-------- 分析用の文章

この文章には、特にゴールはありません。2023年9月7日、ジャニーズ事務所は、創業者である故・ジャニー喜多川さんの性加害問題を受けて、記者会見を行いました。その中で、藤島ジュリー景子前社長による性加害の認定と、東山紀之新社長への交代が発表されました。この文章は、ジャニーズを愛するファンの一人である僕が、この記者会見を見て感じた今の気持ちを、自分なりに整理したものです。
この件については、安易に意見を述べるべきではない、というのが僕の基本姿勢です。しかし、「ジャニヲタおじさん」という名前で執筆等の活動をしている者として、この件に全く触れないことも、責任を放棄しているように感じました。そのため、この件に関して僕が感じていること、考えていることを、できるだけ慎重に文章にまとめようとしています。少なくとも、誰かを責めたり、何かを否定することを目的としておりません。また逆に、誰かを扇動したり、何かを提言することも目的としておりません。その点だけ、あらかじめご了承ください。

----------------
-------- 提供資料

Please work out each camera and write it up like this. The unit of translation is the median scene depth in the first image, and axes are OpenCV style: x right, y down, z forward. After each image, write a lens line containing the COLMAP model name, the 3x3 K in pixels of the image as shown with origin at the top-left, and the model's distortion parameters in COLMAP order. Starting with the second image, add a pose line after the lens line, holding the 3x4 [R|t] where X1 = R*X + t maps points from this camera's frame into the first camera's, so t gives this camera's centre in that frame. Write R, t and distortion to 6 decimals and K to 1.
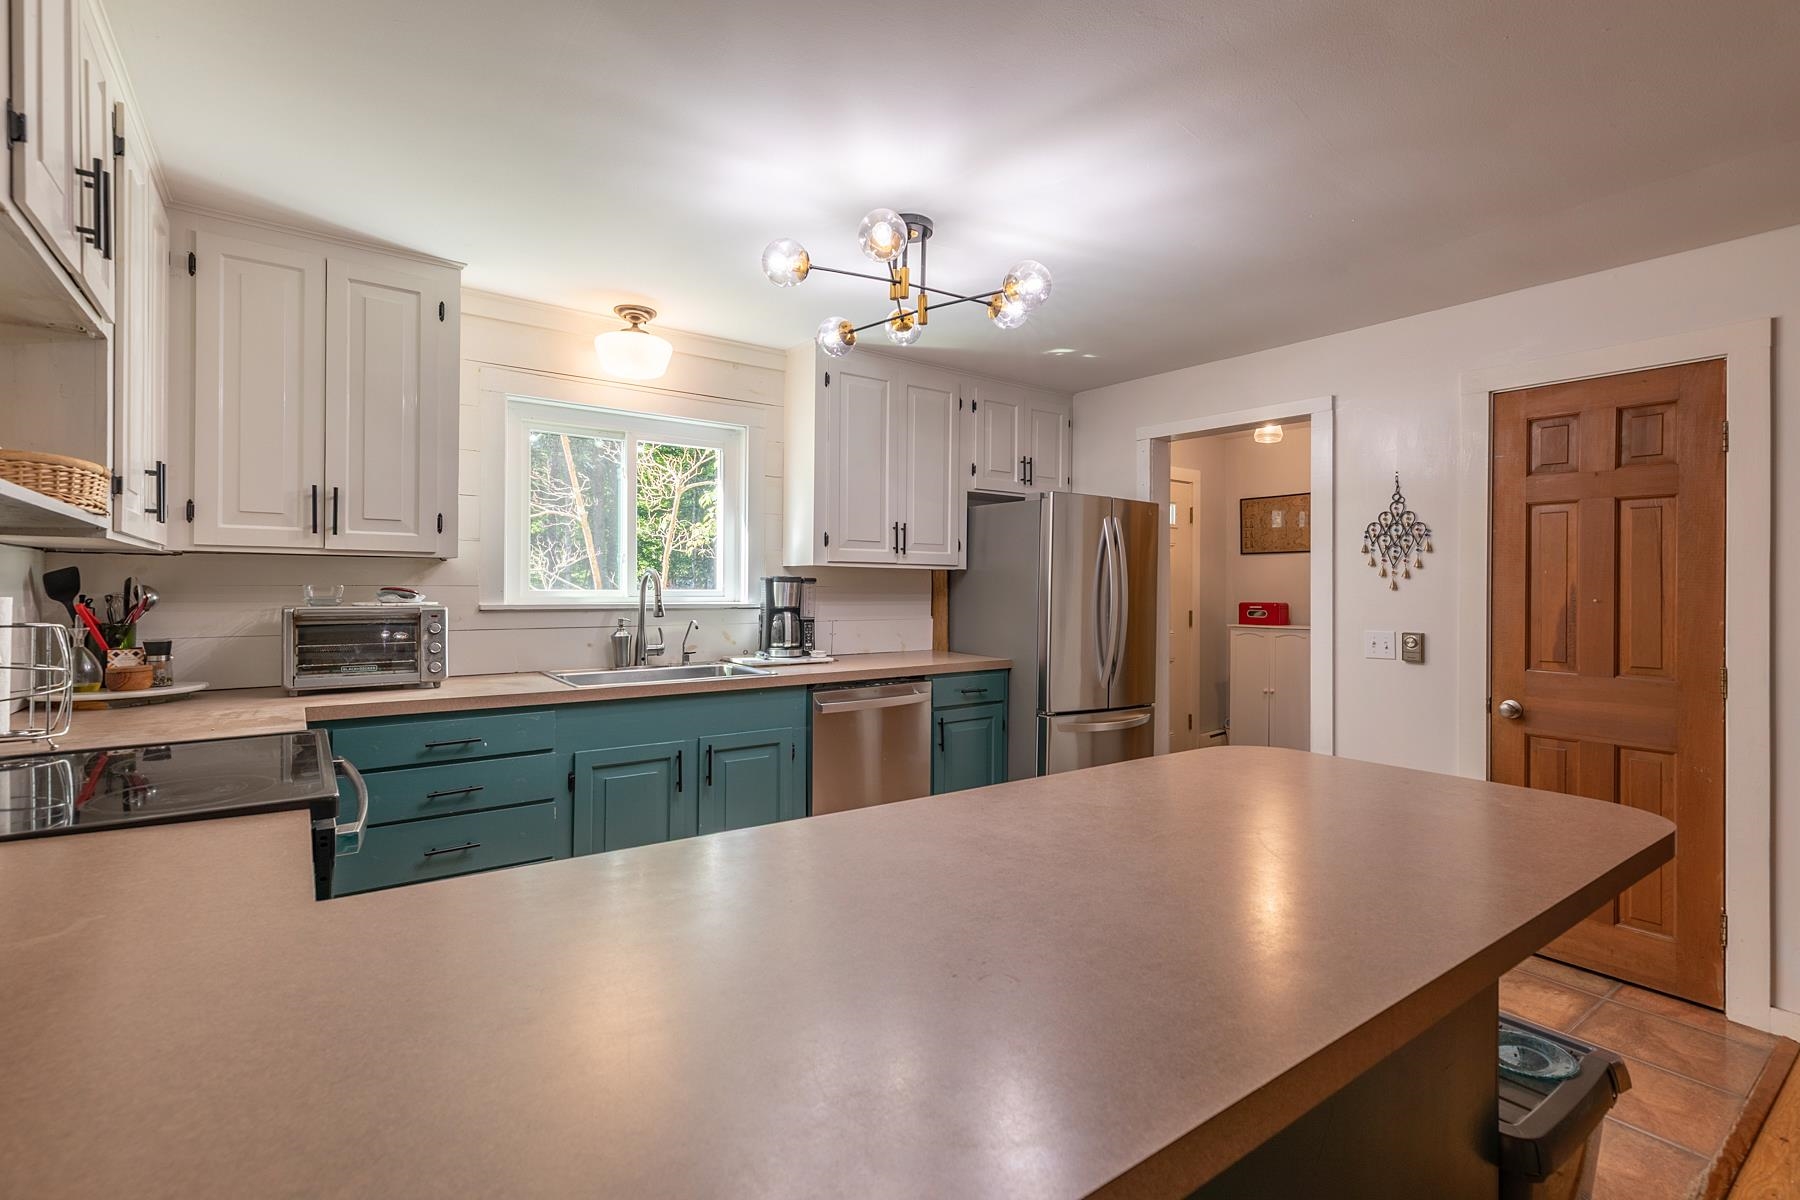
lens RADIAL K [[826.8, 0, 892.8], [0, 826.8, 590.1], [0, 0, 1]] dist [-0.001368, -0.000116]
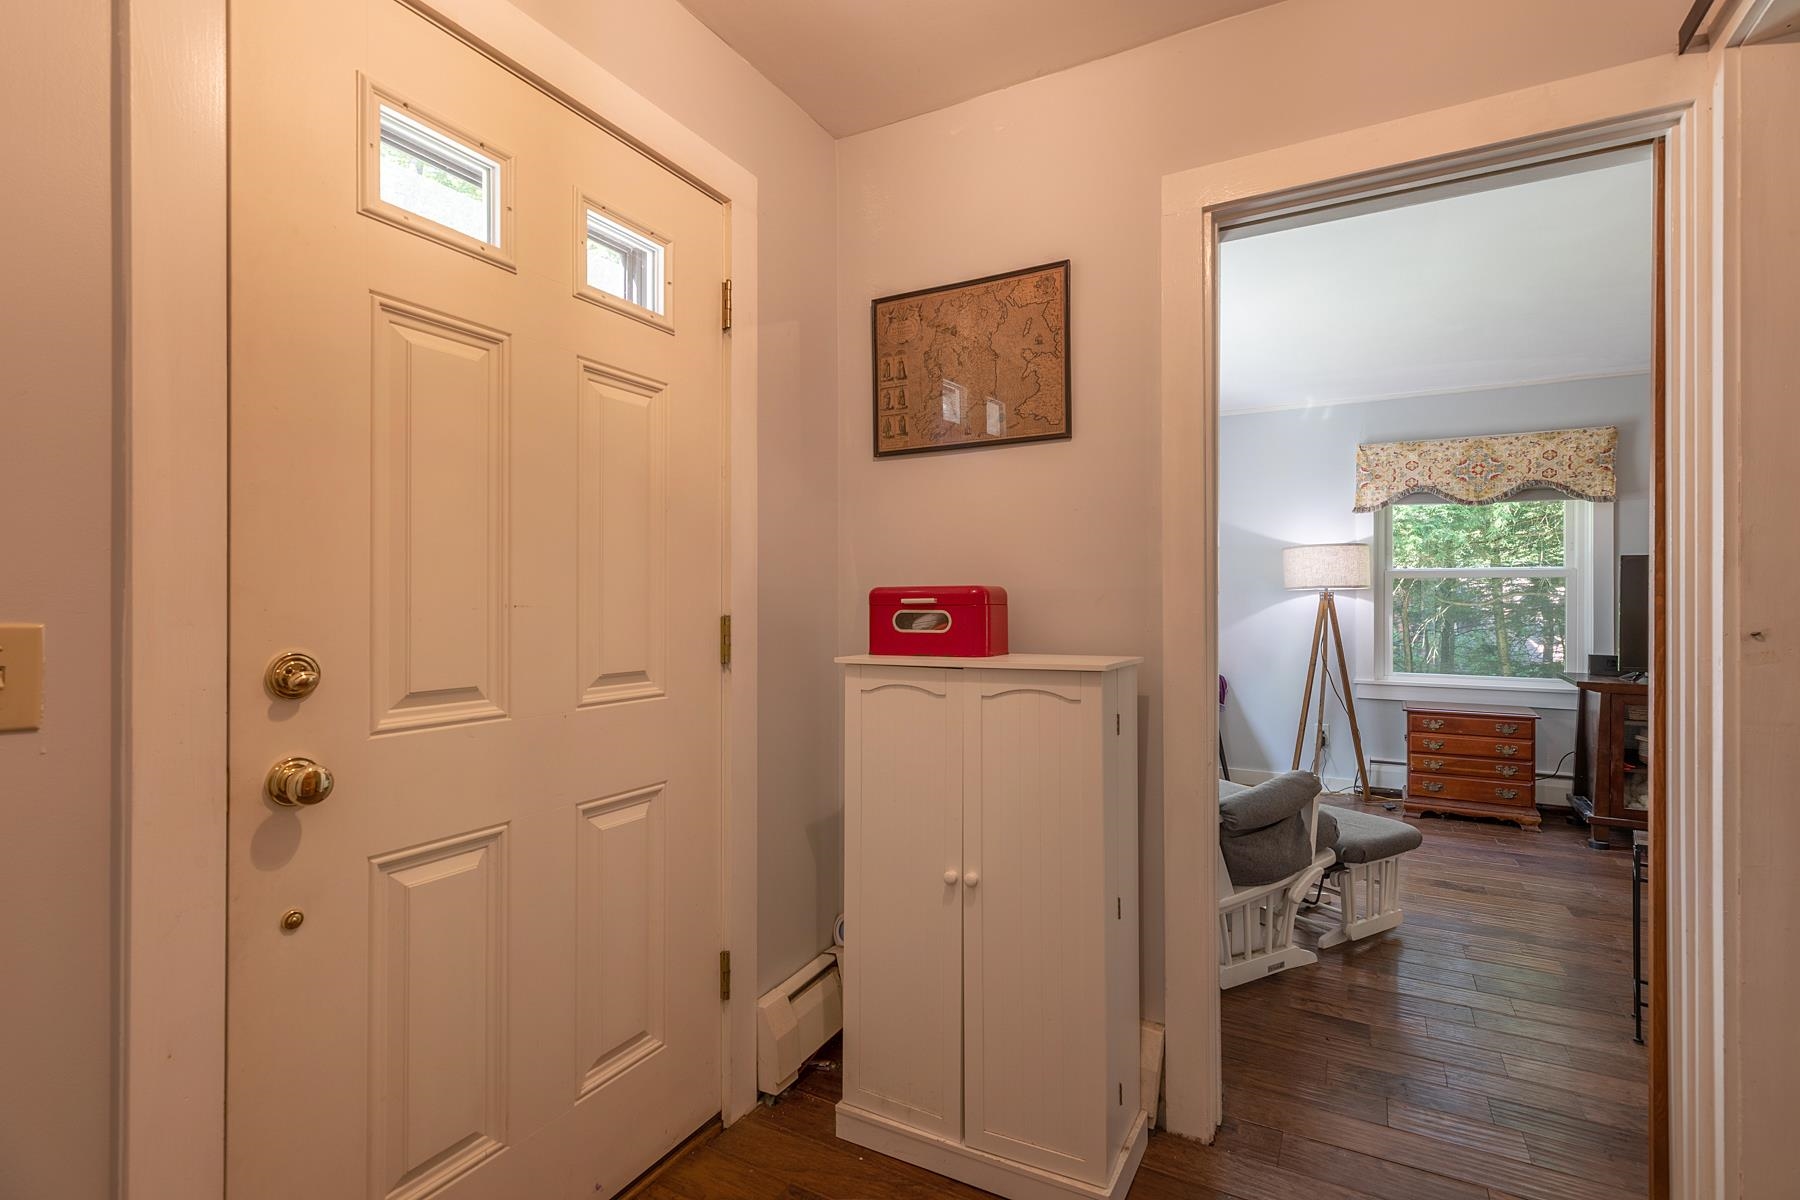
lens RADIAL K [[826.8, 0, 906.0], [0, 826.8, 600.6], [0, 0, 1]] dist [-0.001368, -0.000116]
pose [[0.906246, -0.005809, 0.422711, 0.290771], [0.003895, 0.999978, 0.005391, 0.018038], [-0.422733, -0.003239, 0.906248, 0.690820]]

----------------

_作業指示_
分析用の文章を読み、次の問いに答えなさい。
(a) 記者会見が行われたのは何年何月何日か。
(b) 記者会見で新社長への交代が発表された人物は誰か。
(c) 筆者が執筆等の活動をしている名前は何か。

_解答_
(a) 2023年9月7日
(b) 東山紀之
(c) 「ジャニヲタおじさん」